PEWG submits response to Heat in Buildings Bill Consultation

Thursday, 14 March 2024


Picture of a building.

Transforming domestic heating in Scotland

Good news! The Scottish Government has been consulting on its proposals for changing the heating systems of our homes from fossil fuel to "clean" systems - systems which emit zero direct carbon emissions. We see it as practical legislation, addressing the climate emergency in a spirit of equity. Its contents will directly affect all of us. A summary of the headline proposals for domestic property is below - it seemed important that we should all be aware of the key points. The PEWG has responded to the consultation, and a copy of our response is available here.

The proposals deal with Scotland's existing housing stock.

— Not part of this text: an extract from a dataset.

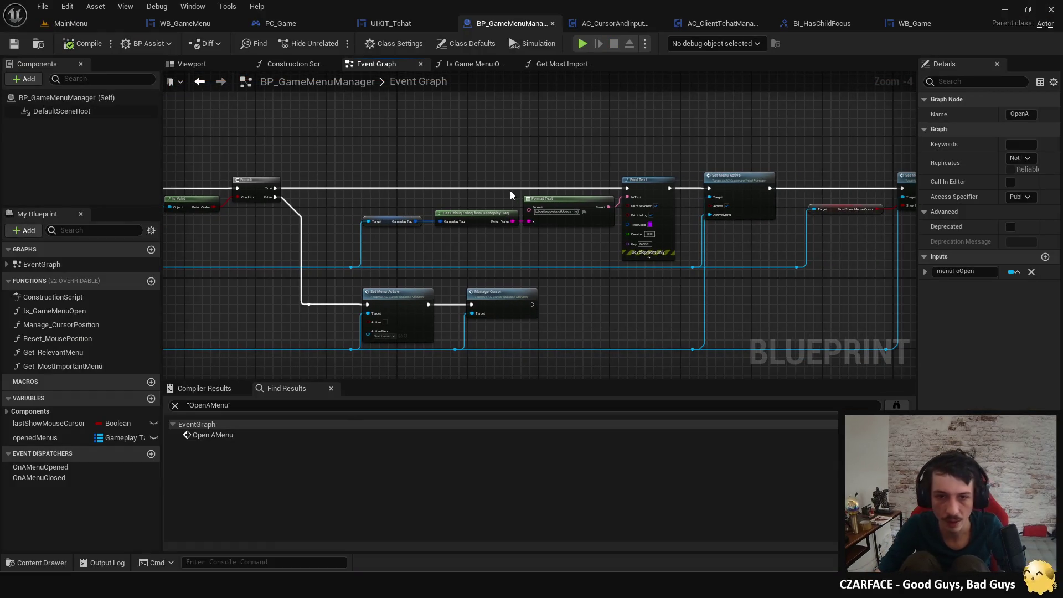
pyautogui.moveTo(380, 172)
pyautogui.mouseDown()
pyautogui.moveTo(572, 238)
pyautogui.moveTo(630, 245)
pyautogui.mouseUp()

Legislation is already in place requiring all new homes for which a building warrant is applied for from 1 April 2024 will be required to have a "clean" heating system.

The time scale for the proposed legislation is as follows:

i) A Heat in Buildings Bill in 2025 before the end of the current Parliament

ii) The detailed Regulations implementing the Bill would be expected after the next Scottish election, so by 2028.

iii) Thus, the Bill will not be fully in force until c2028.

Government is not forcing change upon us in haste; it is giving a long notice period and certainty so that the public and suppliers can plan ahead with confidence.

Scotland cannot meet its 2045 net zero target without wholesale change of the way we heat our homes. We all know that we need to start the change as soon as we can in light of the acceleration and intensification of the impact of climate change not only overseas, but here and now.

Summary of proposals

Necessity: the Scottish Government is required by law to achieve net-zero by 2045.

Carbon emissions from Scotland’s buildings account for c20% of Scotland’s annual emissions. Net-zero cannot be achieved without removing ongoing emissions from our buildings.

Timetable of Legislation: a Heat in Buildings Bill is planned to become law by the end of 2025, but the regulations necessary to implement the Bill will follow in the next Parliament, so fully in place by around 2028.

Top-Line Proposals: use of polluting heating systems will be prohibited from the end of 2045, i.e. 22 years from now.

Examples of polluting heating systems are listed as follows:

  • Gas boilers
  • Oil boilers
  • LPG systems

These need to be replaced by “Clean Heating Systems” (i.e. zero direct emissions heating systems), listed as follows:

  • Electric heat pumps (air source and ground source),
  • Electric storage heaters
  • Electric boilers
  • Connection to a local heat network

(Note: see below under periods of grace re bioenergy boilers which are not defined as “clean”.)

 Two inter-related objectives:

  • To eliminate direct carbon emissions from the heating systems of our homes and buildings
  • To improve the energy efficiency of (i.e. reduce the amount of energy required to heat) our homes and buildings.

 These should have positive knock-on effects addressing fuel poverty and making homes healthier and more comfortable.

 Domestic Homes

  • Certain trigger points will require a change of heating system before the 2045 prohibition:
  • Sale of property: the purchaser will have 2 to 5 years to make the change after purchasing a property
  • If a local heat network becomes available, the owner will be required to join it or switch to an alternative clean system
  • Owner occupied homes: end of 2033: required to meet a minimum energy efficiency standard (see below for exemption)
  • Private rented homes: end of 2028: landlords required to meet a minimum energy efficiency standard
  • Social housing is subject to specific legislation already in place and being reviewed.

Energy efficiency standards: the minimum standard to be met:

  • Either by installing a straightforward list of measures
  • Or by showing a good level of energy efficiency based on a reformed EPC fabric efficiency metric

Exemptions and Grace Periods:

  • Owner occupied house: no need to meet the energy efficiency requirements if it has a clean heating system. (Note: this exemption does not apply to the private rented sector)
  • Flexibility is to be built in to the proposals for complex, hard-to-adapt homes, e.g. tenements, flats and listed buildings
  • Extra time given for a house on a bioenergy system
  • Emergency back-up heating systems using fossil fuels will be exempt, as will other household items, e.g. gas cookers

Recognition of Costs: Government recognises the costs involved and is consulting on how a cost cap might be implemented, as well as looking to work with banks and financial institutions to ensure financial products are available to support people.